A breath of fresh air in Norway

Is a weekend of skiing too short? Karen Creed doesn’t think so as she heads north for a refreshing workout on the Olympic slopes.

A last-minute decision, and by Friday morning I was carving down the Hafjell mountain in Norway. Apart from cheap ski deals, and just a two hour flight direct from Dublin, the attractions of skiing in Norwary are crystal clear. When snow falls this far north, it stays. And with temperatures below freezing it won’t melt.

Seductive television images of the 1994 Winter Olympics in the pretty lakeside resort of Lillehammer have done wonders for promoting Norwegian ski resorts. Expect blue skies, snowcapped mountains, bracing cold weather, and majestic views. While some skiers will argue at least a week on the slopes is needed, I (on the lazier end of the scale) tend to disagree. Two days is ample time to wake up those ski muscles and get the adrenalin rush from plundering down a few slopes. You also come home without too many aches and pains, and less exhaustion.

Norway suits a weekend of skiing not only because of the short flight distance, but more so because of the quick transfer to the ski resorts. Lillehammer is one of the most appealing, because of its Olympic status and its proximity to the powdery slopes. The small picturesque town has avoided becoming a typical tourist trap, maintaining its traditional wooden lodges while also boasting a compact shopping and aprés ski scene. Along its high street, the wooden buildings from the last century have been renovated into stylish boutiques and ski equipment stores.

Just ten minutes out of town is Hafjell, where the slalom and giant slalom events were held. As well as the fast and thrilling descents you would expect, there are gentle and scenic runs through the forest. All the ski runs converge at the base, making the area ideal for mixed-ability groups. And because the snow has a low moisture content, it doesn’t freeze, so there are no horrible groomed pistes to rattle over. There’s also a new high-speed gondola and extensive floodlit skiing three nights a week. Resorts like Hafjell typically open in November – some as early as late October – and the snow remains light, powdery and deep until early May.
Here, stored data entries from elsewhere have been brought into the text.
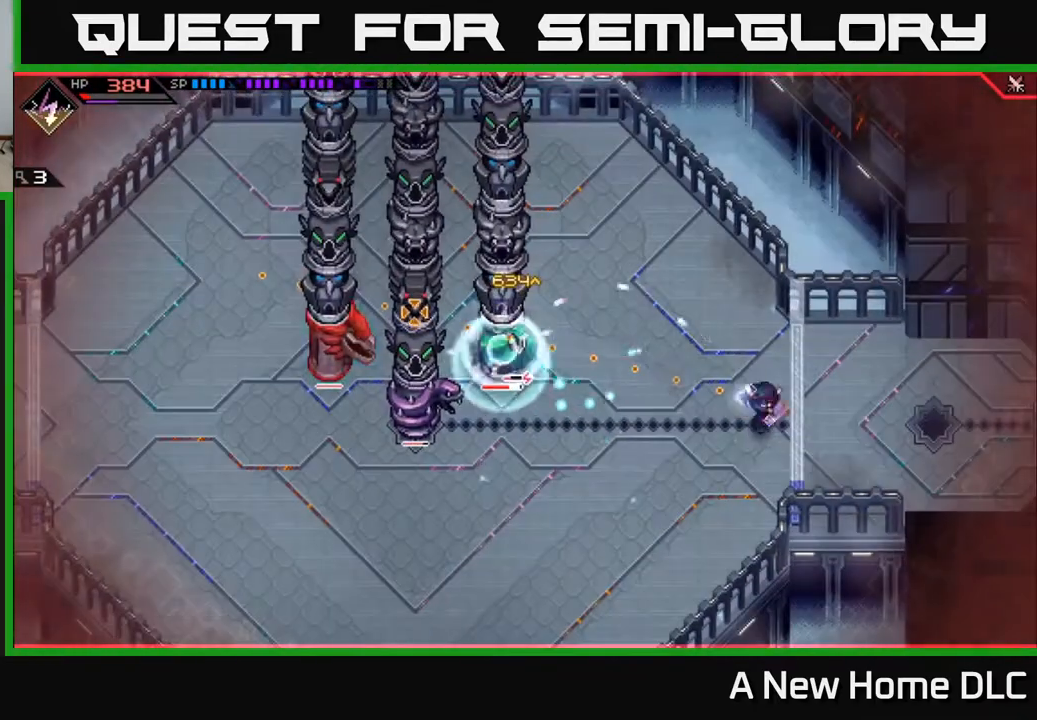
{"buttons": [], "left_stick": "center", "right_stick": "left", "events": [[50, "R1", "up"]]}
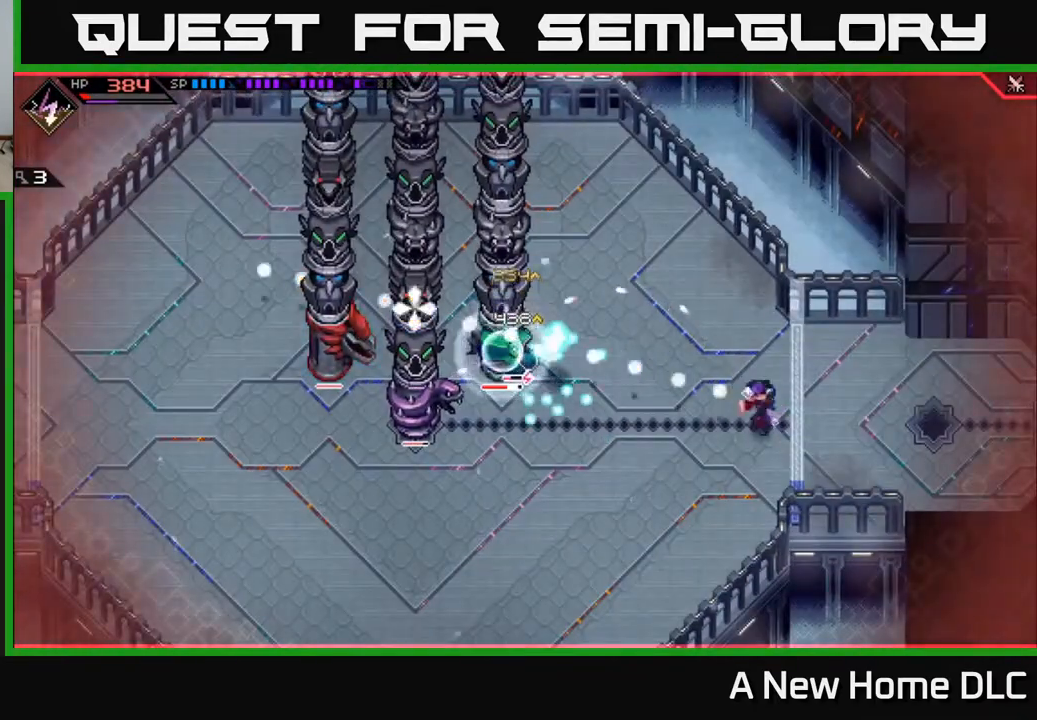
{"buttons": ["L1"], "left_stick": "down-left", "right_stick": "left", "events": [[33, "R1", "down"], [167, "R1", "up"], [183, "left_stick", "down"], [267, "L1", "down"], [267, "left_stick", "down-left"], [367, "L1", "up"], [450, "L1", "down"]]}
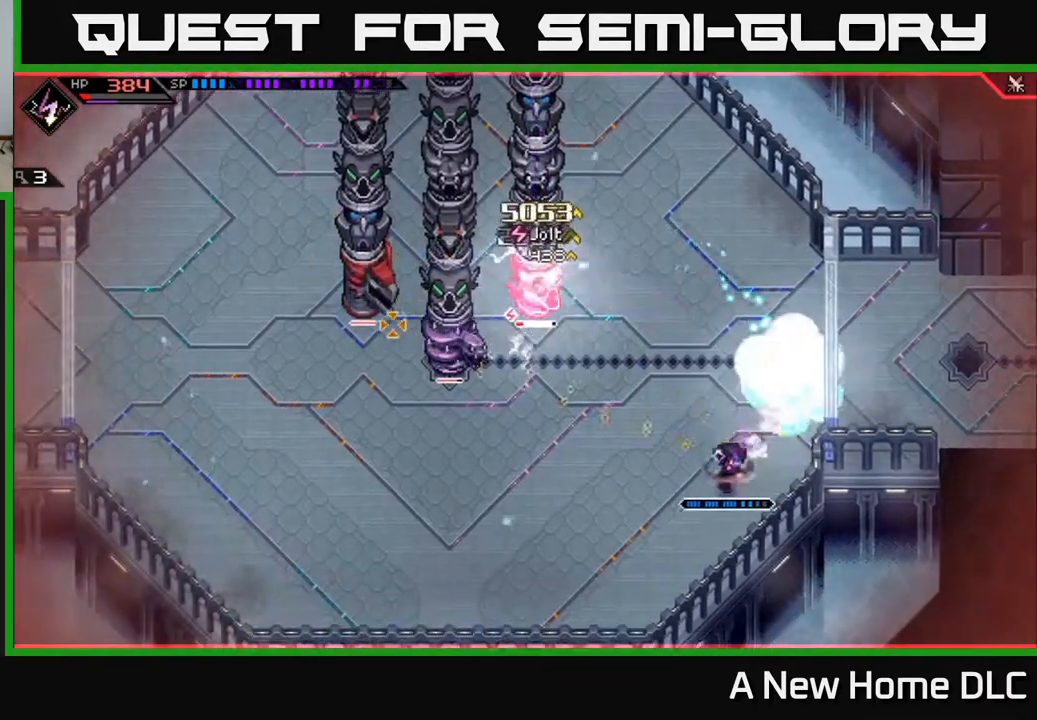
{"buttons": [], "left_stick": "center", "right_stick": "up", "events": [[50, "L1", "up"], [117, "right_stick", "up-left"], [283, "left_stick", "center"], [383, "right_stick", "up"]]}
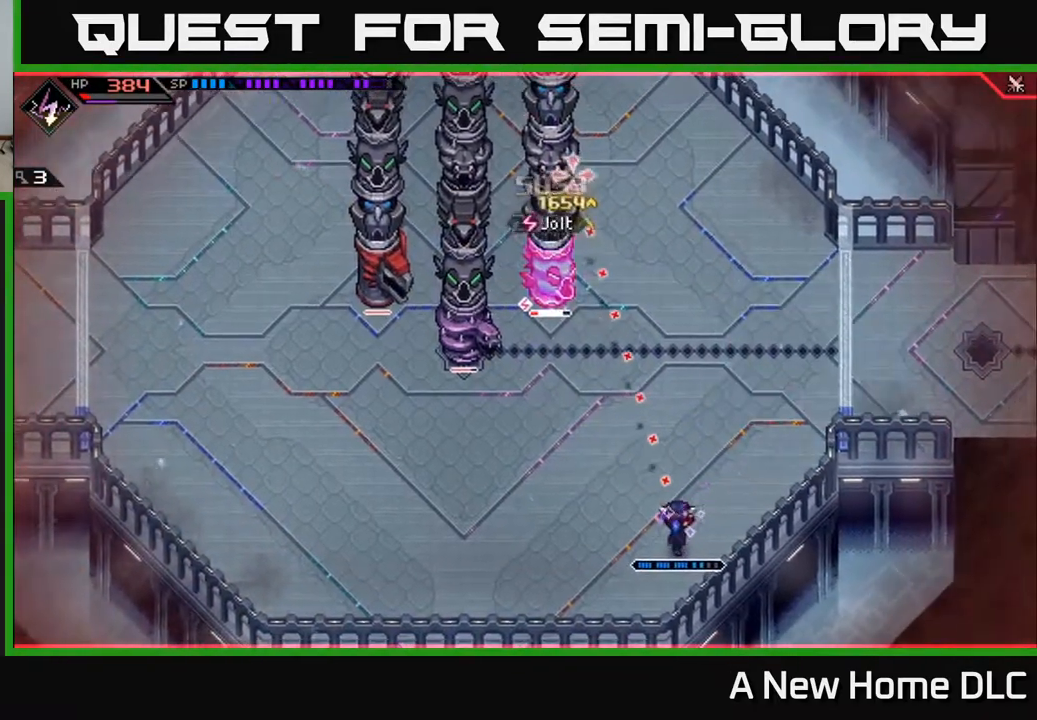
{"buttons": [], "left_stick": "center", "right_stick": "up-left", "events": [[150, "right_stick", "up-left"], [200, "R1", "down"], [283, "R1", "up"]]}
At Hafjell, there are also two dedicated children’s ski areas, with a snow-and-ski-park and a crèche for two to seven year olds. There is also a great ski school, with five levels of ski school from Troll Club (ages four to six) to Hafjellclub (16 plus) and English-speaking instructors. The perk of family ski in this resort is that children under eight receive free lift passes throughout the resort if they wear a helmet (also free).

Apart from a daily sauna in the hotel, the fantastic food and wine helps to ease the sore muscles that the first skiing days generate. Restaurant Salz and Berg is distinctive to Scandinavian homes of the 19th century, and does incredibly satisfying pasta dishes to fill you up after a workout on the slopes. Nightlife in Norway isn’t cheap but service and décor are excellent. Lillehammer’s Knicker bar is one of the liveliest, while the barrel-vaulted room of Bryggeriet Kjeller is also a big attraction. For an aerial view of the city, have a cocktail in Toppen bar. Alcohol is expensive, but as Norway is not part of the EU, you can buy duty free to get warmed up before hitting the town.

Ski or not, being in the mountains is exciting in itself. You can also try the Olympic bobsleigh run with a trained driver, tobogganing on the old Freestyle course from the Olympics and night dogsledding. If you climb the giddying ski jump tower, you will be rewarded with stunning views over the valley. New this season is the world’s most southerly ice hotel in the Winter Park as well as the spectacular ice cathedral and theatre. There is even a British pub which serves beer at cheaper prices than everywhere else nearby.

The natural beauty of Norway is enough of a draw for many people but what else does the Scandinavian country have to entice visitors? Transfers are quick and easy – direct trains north from Oslo are every hour or two. And you can pre-book your ski pass and equipment. After a second day of skiing, I was back on the train to the airport and had landed at Dublin Airport on Sunday by 6pm. Not bad for a spur-of-the-moment weekend.


Ski hire/passes available in Lillehammer (www.lillehammerturist.no) and Hafjell (www.hafjellhunderfossen.no).